情報の活用:
**1)** EVP設計の文章から、「まず、EVPとは何かを再確認」から「合的な魅力のパッケージです。」までを両端も含めてそのまま書き写すこと。
**2)** EVP設計の文章を、最後に示された文の後から書き継ぐこと。

採用ブランディング成功の鍵 「EVP」設計の3ステップ

そのメッセージ、候補者に本当に届いていますか?

「他社との差別化ができない」
「自社の魅力が候補者にうまく伝わらない」

採用ブランディングに取り組む中で、こうした壁に直面しているご担当者様は少なくないでしょう。魅力的な採用サイトを作り、SNSで積極的に発信しても、今ひとつ手応えがない。

その根本的な原因は、発信するメッセージの「核」が定まっていないことにあるのかもしれません。その核こそが、「EVP(Employee Value Proposition:従業員価値提案)」です。本コラムでは、採用ブランディングを成功に導くための土台となる、EVPの具体的な設計プロセスを3つのステップで紐解いていきます。

EVPとは何か:採用ブランディングの羅針盤

まず、EVPとは何かを再確認しておきましょう。EVPとは、端的に言えば「企業が従業員に対して提供する独自の価値」のことです。

それは、報酬や福利厚生といった金銭的・物質的な価値だけを指すのではありません。「事業の社会的な意義」「挑戦的な仕事を通じて得られる成長機会」「共に働く仲間との良好な関係性」「尊重される組織文化」といった、非金銭的な価値も含む、総合的な魅力のパッケージです。

このEVPがなぜ重要かというと、それが採用ブランディングにおける全ての活動の「羅針盤」となるからです。EVPが明確に定義されていれば、

  • 候補者へのメッセージに一貫性が生まれる
  • 自社にマッチする人材に的確にアプローチできる
  • 入社後のミスマッチを防ぎ、定着率向上に繋がる

といった効果が期待できます。逆に、EVPが曖昧なままでは、どれだけ採用ブランディングの手法を凝らしても、その場しのぎのメッセージとなり、候補者の心に深く響くことは難しいと考えられます。

EVP設計の実践的3ステップ

それでは、自社のEVPをどのように設計すればよいのでしょうか。ここでは、多くの企業が見落としがちな客観的視点を取り入れた、実践的な3つのステップをご紹介します。

ステップ1:徹底的な内部環境分析 ― 社員の「生の声」に価値がある

EVP設計の第一歩は、外に目を向ける前に、まず自社の内側を深く知ることから始まります。経営陣や人事担当者が考える「自社の魅力」と、現場で働く社員が実際に感じている魅力には、しばしばギャップが存在します。このギャップを埋め、リアルな魅力を抽出するために、客観的なデータに基づいた分析が不可欠です。

構造化された姿勢出力:
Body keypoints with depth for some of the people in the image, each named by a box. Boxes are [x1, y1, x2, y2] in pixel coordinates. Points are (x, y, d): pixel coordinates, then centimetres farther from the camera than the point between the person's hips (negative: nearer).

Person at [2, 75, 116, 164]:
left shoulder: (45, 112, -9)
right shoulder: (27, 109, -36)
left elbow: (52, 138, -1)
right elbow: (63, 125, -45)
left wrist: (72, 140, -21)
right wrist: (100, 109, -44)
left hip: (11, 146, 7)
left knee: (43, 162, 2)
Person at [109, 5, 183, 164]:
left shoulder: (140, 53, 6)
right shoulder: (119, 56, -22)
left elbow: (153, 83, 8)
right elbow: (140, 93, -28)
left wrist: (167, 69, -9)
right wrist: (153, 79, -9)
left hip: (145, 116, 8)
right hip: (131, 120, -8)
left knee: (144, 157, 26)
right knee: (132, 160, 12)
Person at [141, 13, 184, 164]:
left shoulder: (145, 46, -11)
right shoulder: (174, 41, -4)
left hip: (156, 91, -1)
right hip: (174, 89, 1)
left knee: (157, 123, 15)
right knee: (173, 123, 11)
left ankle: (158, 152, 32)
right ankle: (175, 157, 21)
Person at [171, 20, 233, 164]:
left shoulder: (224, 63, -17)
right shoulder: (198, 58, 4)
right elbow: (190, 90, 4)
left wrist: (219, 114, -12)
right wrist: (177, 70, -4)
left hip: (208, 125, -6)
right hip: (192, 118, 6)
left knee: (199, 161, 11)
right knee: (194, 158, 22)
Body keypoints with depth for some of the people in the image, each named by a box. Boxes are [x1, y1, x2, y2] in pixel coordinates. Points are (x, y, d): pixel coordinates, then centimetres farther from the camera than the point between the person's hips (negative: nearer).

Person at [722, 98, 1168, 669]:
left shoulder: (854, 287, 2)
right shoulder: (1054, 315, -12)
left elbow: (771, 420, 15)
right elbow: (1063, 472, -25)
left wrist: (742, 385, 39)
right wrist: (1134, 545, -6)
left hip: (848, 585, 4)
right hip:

問題の解答:
**1)**
まず、EVPとは何かを再確認しておきましょう。EVPとは、端的に言えば「企業が従業員に対して提供する独自の価値」のことです。

それは、報酬や福利厚生といった金銭的・物質的な価値だけを指すのではありません。「事業の社会的な意義」「挑戦的な仕事を通じて得られる成長機会」「共に働く仲間との良好な関係性」「尊重される組織文化」といった、非金銭的な価値も含む、総合的な魅力のパッケージです。

**2)**
有効な手法の一つが、匿名の組織サーベイです。全社員を対象に、自社のどのような点に満足し、何に働きがいを感じているのかを定量的に把握します。例えば、「事業の将来性」「自身の成長環境」「人間関係の良さ」「公正な評価制度」といった項目について多角的に質問することで、自社の強みと弱みが可視化されます。

さらに、定量データだけでなく、特定の社員グループへのインタビューといった定性的なアプローチも組み合わせることが重要です。特に、高いパフォーマンスを発揮しているハイパフォーマーや、自社に強い愛着を持つ社員が「なぜこの会社で働き続けるのか」を深掘りすることで、EVPの核となる感動や共感のポイントが見えてくるでしょう。

この「生の声」こそが、採用ブランディングにおける最もパワフルな資産となります。

ステップ2:外部環境分析 ― 競合と候補者の視点を獲得する

自社の魅力を客観的に把握したら、次に外部環境に目を向けます。具体的には、「競合他社」と「候補者」という2つの視点から分析を行います。

まず、競合他社がどのようなEVPを掲げ、どのような採用ブランディングを展開しているかを調査します。これにより、自社がアピールすべき独自のポジションが明確になります。他社と同じような魅力を訴求しても、埋もれてしまうだけです。競合との比較を通じて、「他社にはない、自社ならではの価値」を浮き彫りにすることが肝要です。

次に、ターゲットとなる候補者のインサイトを探ります。彼らが仕事やキャリアに何を求め、どのような情報に関心を持つのかを理解します。これは、市場調査データや、実際の選考プロセスでの候補者との対話を通じて把握することができます。自社が提供したい価値と、候補者が求める価値が重なる部分こそが、最も強く響くEVPの要素となるのです。

ステップ3:EVPの統合とストーリー化 ― 「約束」を紡ぎ出す

最後に、内部環境と外部環境の分析結果を統合し、自社のEVPを一つの「約束」として言語化します。これは、単なる魅力的な要素の羅列であってはなりません。

  • Authentic(本物であること):社員が実感している、偽りのない価値か。
  • Attractive(魅力的であること):候補者の心を引きつける価値か。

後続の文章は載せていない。